Незаметно сон взял верх над Егором. Ему снились белые снежные просторы, снилась «Волга», мчащаяся к горизонту. В машине можно было разглядеть трёх пассажиров. На горизонте виднелись заводские трубы, выпускающие ядовито-оранжевый дым. Вот камера увеличивает картинку, видно, как из-под колес летит снег, камера выхватывает водителя. Ба! Это тот артист из турецкой комедии, он говорит какую-то чушь, смеётся сам себе. Внезапно на встречку выскакивает КамАЗ, за рулём сидит Онур. Жёсткий удар, скрежет металла. Темнота. Егор проснулся оттого, что Алексей упёрся в него локтём. Светало. Настал новый чудный день.
Водители
На рассвете Егор проснулся от схимящей боли в ноге и ощущения лёгких касаний чего-то к лицу. Предрассветный сумрак, храп лежащих на полу людей, несколько десятков проснувшихся мух, противно садящихся на голое тело. Другие мухи, устав сидеть, в отчаянии шумно бьются в стекло. Окружающая обстановка отнесла его в далёкое прошлое…

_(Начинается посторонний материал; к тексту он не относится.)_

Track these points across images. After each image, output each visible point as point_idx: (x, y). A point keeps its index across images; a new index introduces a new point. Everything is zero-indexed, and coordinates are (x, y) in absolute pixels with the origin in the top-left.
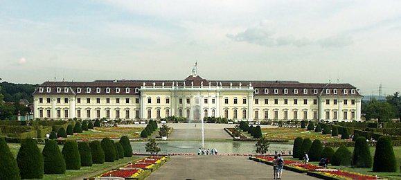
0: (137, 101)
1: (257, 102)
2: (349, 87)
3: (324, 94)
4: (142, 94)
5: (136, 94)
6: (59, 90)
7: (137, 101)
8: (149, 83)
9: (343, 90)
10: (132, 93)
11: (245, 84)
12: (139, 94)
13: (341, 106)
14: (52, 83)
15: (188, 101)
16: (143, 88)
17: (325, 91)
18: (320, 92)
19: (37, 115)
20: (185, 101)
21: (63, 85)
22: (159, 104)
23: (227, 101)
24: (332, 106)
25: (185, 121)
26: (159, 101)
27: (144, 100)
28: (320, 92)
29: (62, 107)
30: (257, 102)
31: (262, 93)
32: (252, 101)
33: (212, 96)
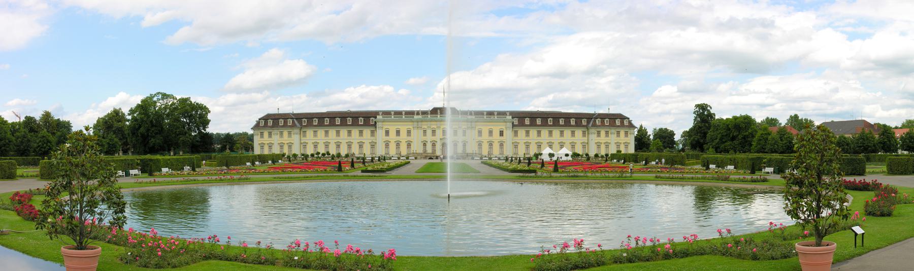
0: (373, 133)
1: (516, 133)
2: (622, 118)
3: (594, 125)
4: (379, 125)
5: (372, 125)
6: (281, 122)
7: (373, 133)
8: (387, 113)
9: (616, 121)
10: (367, 124)
11: (502, 114)
12: (375, 125)
13: (613, 138)
14: (274, 115)
15: (434, 132)
16: (379, 117)
17: (595, 121)
18: (588, 123)
19: (257, 151)
20: (429, 132)
21: (285, 117)
22: (398, 138)
23: (480, 133)
24: (603, 138)
25: (437, 157)
26: (398, 133)
27: (380, 133)
28: (588, 123)
29: (286, 142)
30: (516, 133)
31: (522, 124)
32: (509, 133)
33: (463, 127)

Вот он студент вместе с другими отправлен летом работать в подсобное хозяйство института. Днём, в страшную жару, они пропалывали бескрайние поля капусты, пыль хрустит на зубах, глаза, растёртые до красноты, слезились, руки без разбора вырывали всё, что им попадалось. После работы ночёвка в старом здании, набитом до отказа мухами. Мухи, как маленькие будильники, от которых не укрыться, начинали будить всех, как только всходило солнце. Студенты пытались накрываться одеялами с головой, но заснув, обнажали какую-либо часть тела, и на неё тут же садились насекомые. Всем приходилось вставать – деваться некуда. Вот и сегодня повторяется тот давний опыт: мухи согласно древней традиции с садистским упоением будят людей на рассвете, никто ещё не смог устоять перед этой магией…
Встав и тщательно забинтовав ногу, русский вышел во двор. Прохладное утро, лёгкий туман.
– Что, выспался? – у распахнутой двери стоял Онур, зевая, достал сигарету, сладко затянулся и зашёлся кашлем.
– Мухи. Это всё они, – зябко дёрнув плечами, ответил Егор, засунув руки подмышки.
– Эх, сейчас бы хлеба чёрного, в России привык к чёрному, тут только белый! – глядя вдаль, мечтательно произнёс турок.
– А у вас, что, муки не продают ржаной? Вы-то нас тут как в заключении держите, даже в магазине ни разу небыли. Ходите с нами, как надзиратели. Я за всё время был на почте, в аптеке да ещё на базаре.
– Ага, у вас всё и так есть, что зря шататься, мы уже раз сорвались. Ехать нужно. А вдруг вас обидит кто? Или что случится? Короче, так надо, всем так лучше. Я уже Лексею твоему всё говорил, спроси его сам, – Онур всем видом показал, что разговор окончен, подошёл к сараю с работниками, открыв дверь, гаркнул в темноту по-турецки. Внутри всё зашевелилось, как в растревоженном муравейнике.
«Ну и ладно, гордый какой! Спрошу у Лёхи», – зло подумал Егор, с силой хлопнув дверью, и вошёл в дом.
В доме все уже проснулись, скомкав свои спальные места, сложили их в углу зала. На столе парил чайник, ломаный лаваш и остатки соуса в чаше призывали к приёму пищи. Орхан уже приступил к трапезе: громко пил чай, окунал кусок лаваша в соус и аппетитно впихивал его в свой бездонный, как у пеликана, рот. Алексей задумчиво грыз кусок комкового сахара, его усы, отросшие за последние дни, намокнув от чая, грустно опустились вниз.
– Я вот одно не пойму, а на кой мы да и вы всё таскаете машинами? Не проще ли возить вагонами? Вот грузим машины, едем с перегрузом, нас все имеют, и что за кайф? Лучше заплатить за два вагона от и до, и, аля-улю, груз там, где должен, а мы, как настоящие красавчики, в купе приехали, разгрузили, оптом всё продали. Ништяк, как говорится, налицо.